Nicknamed "The Pest of the West", Cuttyhunk assisted in one of the largest maritime drug seizures in the Pacific Northwest, near Cape Flattery, Wash., in December of 1997. More than 3,500 pounds of marijuana, estimated at a street value of $15 million, was recovered from the OK Jedi, a 60-foot sailboat with three people onboard.
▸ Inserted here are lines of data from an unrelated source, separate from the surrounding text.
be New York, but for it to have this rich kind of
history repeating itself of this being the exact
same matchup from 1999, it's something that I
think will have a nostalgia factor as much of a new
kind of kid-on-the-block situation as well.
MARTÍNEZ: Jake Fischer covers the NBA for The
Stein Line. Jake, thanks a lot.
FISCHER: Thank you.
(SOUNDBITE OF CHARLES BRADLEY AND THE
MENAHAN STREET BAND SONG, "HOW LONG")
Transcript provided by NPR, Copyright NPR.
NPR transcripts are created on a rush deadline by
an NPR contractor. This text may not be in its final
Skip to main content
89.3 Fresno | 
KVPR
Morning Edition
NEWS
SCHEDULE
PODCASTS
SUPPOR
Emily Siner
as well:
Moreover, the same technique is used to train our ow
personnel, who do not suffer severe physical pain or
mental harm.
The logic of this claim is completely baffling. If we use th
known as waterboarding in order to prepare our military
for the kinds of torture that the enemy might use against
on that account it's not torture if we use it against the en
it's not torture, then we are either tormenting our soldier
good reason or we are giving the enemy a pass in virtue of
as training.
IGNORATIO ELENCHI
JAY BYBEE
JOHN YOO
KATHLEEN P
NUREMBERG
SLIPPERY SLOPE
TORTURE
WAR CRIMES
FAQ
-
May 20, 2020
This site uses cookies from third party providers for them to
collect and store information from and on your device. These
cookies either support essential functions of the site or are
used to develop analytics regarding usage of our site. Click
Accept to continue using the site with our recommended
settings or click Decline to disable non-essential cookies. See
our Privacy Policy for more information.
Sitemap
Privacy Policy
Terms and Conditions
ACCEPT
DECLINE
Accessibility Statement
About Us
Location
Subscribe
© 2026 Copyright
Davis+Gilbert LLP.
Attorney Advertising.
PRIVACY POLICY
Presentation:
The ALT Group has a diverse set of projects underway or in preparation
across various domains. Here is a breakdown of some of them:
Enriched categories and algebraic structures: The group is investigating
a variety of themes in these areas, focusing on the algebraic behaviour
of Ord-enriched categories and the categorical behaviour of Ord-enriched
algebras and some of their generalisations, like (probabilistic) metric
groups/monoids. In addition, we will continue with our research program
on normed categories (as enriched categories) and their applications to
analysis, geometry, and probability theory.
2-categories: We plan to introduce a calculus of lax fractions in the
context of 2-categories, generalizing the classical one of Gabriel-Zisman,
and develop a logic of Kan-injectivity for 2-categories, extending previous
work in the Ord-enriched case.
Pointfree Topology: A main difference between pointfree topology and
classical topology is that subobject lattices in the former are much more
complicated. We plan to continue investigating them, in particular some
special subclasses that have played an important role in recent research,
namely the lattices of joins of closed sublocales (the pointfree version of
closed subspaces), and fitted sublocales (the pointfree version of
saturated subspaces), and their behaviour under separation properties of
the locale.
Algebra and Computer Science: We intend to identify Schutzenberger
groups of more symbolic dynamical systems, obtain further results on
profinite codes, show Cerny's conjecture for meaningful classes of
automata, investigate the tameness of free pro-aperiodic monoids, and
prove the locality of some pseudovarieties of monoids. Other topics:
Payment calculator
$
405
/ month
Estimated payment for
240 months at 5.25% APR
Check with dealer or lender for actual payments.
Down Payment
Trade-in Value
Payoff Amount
"It has been an honor and privilege to serve alongside the final crew of Coast Guard Cutter Cuttyhunk," said Chief Warrant Officer Daniel Garver, Commanding Officer. "During my time on board, there have been many engineering challenges on our aging 110-foot ship, and I have witnessed the resiliency of our crew as they spent time away from families in selfless service to our country. I am grateful for the crew's dedication which echoes the hard work put forth by our predecessors during the cutter's 34 years of service."

Cuttyhunk's crew is scheduled to transit to Ketchikan, Alaska. There, the crew will spend several weeks preparing to bring Coast Guard Cutter Anacapa (WPB 1335) south to Port Angeles. Anacapa is also a 110-foot Island-class patrol boat, and was previously stationed in Petersburg, Alaska. She will be shifting homeports to Port Angeles to serve the Pacific Northwest. The Anacapa will be arriving after completing an overhaul in Ketchikan.